Lee Krasner’s career was often overshadowed by her role as supportive wife to Jackson Pollock. However, she deserves to be recognized as the trailblazing abstract expressionist that she was. The American artist painted with “controlled chaos,” resulting in works that can be characterized by her gestural style, innovative use of color, texture, and depiction.
Lee was a Scorpio born on October 27, 1908 in Brooklyn, New York, to a Russian Orthodox Jewish family. Krasner was the first in her family to be born in the United States, just nine months after her parents and older siblings emigrated due to growing anti-Semitic sentiment in Russia.

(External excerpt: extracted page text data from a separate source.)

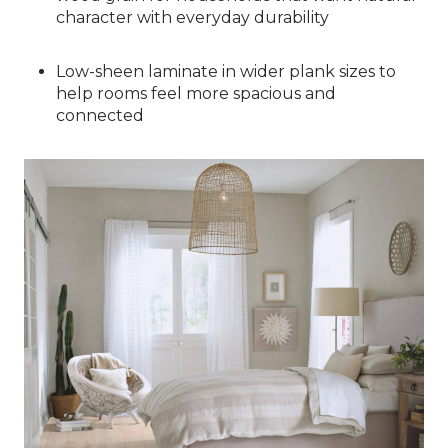
character with everyday durability
Low-sheen laminate in wider plank sizes to
help rooms feel more spacious and
connected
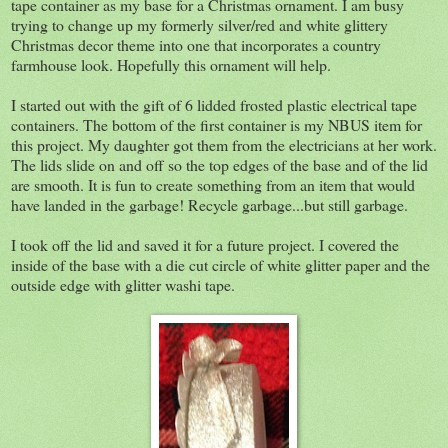
tape container as my base for a Christmas ornament. I am busy
trying to change up my formerly silver/red and white glittery
Christmas decor theme into one that incorporates a country
farmhouse look. Hopefully this ornament will help.
I started out with the gift of 6 lidded frosted plastic electrical tape
containers. The bottom of the first container is my NBUS item for
this project. My daughter got them from the electricians at her work.
The lids slide on and off so the top edges of the base and of the lid
are smooth. It is fun to create something from an item that would
have landed in the garbage! Recycle garbage...but still garbage.
I took off the lid and saved it for a future project. I covered the
inside of the base with a die cut circle of white glitter paper and the
outside edge with glitter washi tape.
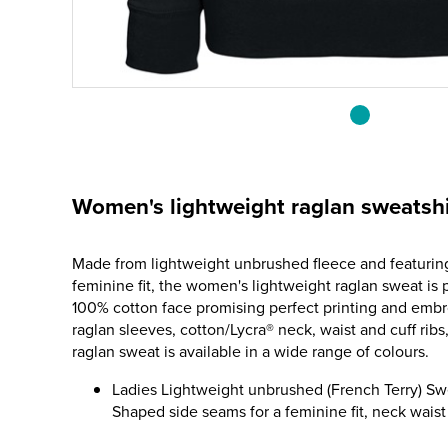
Women's lightweight raglan sweatshi
Made from lightweight unbrushed fleece and featurin
feminine fit, the women's lightweight raglan sweat is p
100% cotton face promising perfect printing and embro
raglan sleeves, cotton/Lycra® neck, waist and cuff ribs
raglan sweat is available in a wide range of colours.
Ladies Lightweight unbrushed (French Terry) Swe
Shaped side seams for a feminine fit, neck waist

During high school, Krasner abandoned her given name "Lena" and took on the name "Lenore," inspired by the Edgar Allen Poe character.After graduation, Krasner attended the Cooper Union. She was very popular (though not necessarily academically successful) and was elected to various school offices. At Cooper Union, she changed her name once again, this time to Lee: an Americanized (and, notably, androgynous) version of her given Russian name.

In the late 1930s, Krasner took classes led by the expressionist painter and famed pedagogue Hans Hofmann. She was also an active member the Artists Union and American Abstract Artists, and her commitment to such activism continued throughout her life. In 1936, at an Artist Union dance, Krasner met Jackson Pollock, whom she would meet again several years later when they both exhibited their work in the same group exhibition. In 1942, the couple moved in together.

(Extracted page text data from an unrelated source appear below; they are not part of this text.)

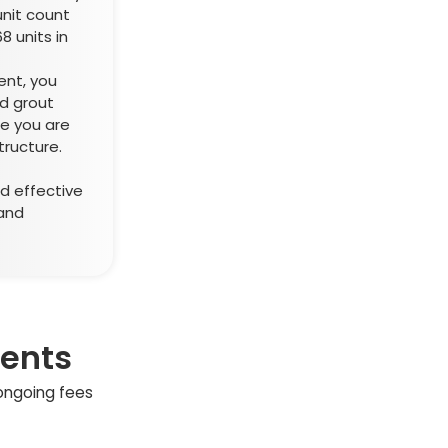
unit count
8 units in
ent, you
d grout
re you are
tructure.
d effective
and
ments
 ongoing fees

Krasner married the gifted, but troubled painter Jackson Pollock in 1945. Long overshadowed by Pollock, Krasner was actually an established abstract artist well before she met him. Fully engaged in the New York art scene of the ’30s and ’40s, she introduced Pollock to the artist Willem de Kooning and critic Clement Greenberg, among other key figures. In 1949 (the year he and Krasner married), Pollock was featured in Life Magazine under the title, “Is he the greatest living painter in the United States?”
During her time with Pollock at their home near Springs, Long Island, Krasner developed her Little Image paintings. Thickly painted with abstract symbols, these works are today considered among her most significant contributions to Abstract Expressionism. Krasner used an upstairs bedroom as her studio while Pollock worked in the barn. Both were known to work furiously, and would (when invited) visit each other's studios for advice and critique.

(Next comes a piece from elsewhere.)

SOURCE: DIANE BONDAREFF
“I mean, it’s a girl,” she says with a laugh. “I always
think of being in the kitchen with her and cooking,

In 1956, their marriage ended with a tragic story. Krasner was away in Europe, and Pollock was driving under the influence of alcohol with his mistress and another passenger. Pollock crashed his car, killing himself and the other passenger (though sparing the life of his mistress). Krasner was bereft at losing her husband, and ultimately channeled this emotion into her work.


In 1965, she had her first solo exhibition at Whitechapel Gallery in London, and in 1975, at the Whitney Museum of American Art. She experienced a surge of interest in her work in the 1970s, as the feminist movement was eager to reclaim art history’s lost women. She died at age 75 in 1984, just a few months before her retrospective opened at the Museum of Modern Art Her legacy lives on at the Pollock-Krasner House and Study Center at Stony Brook University.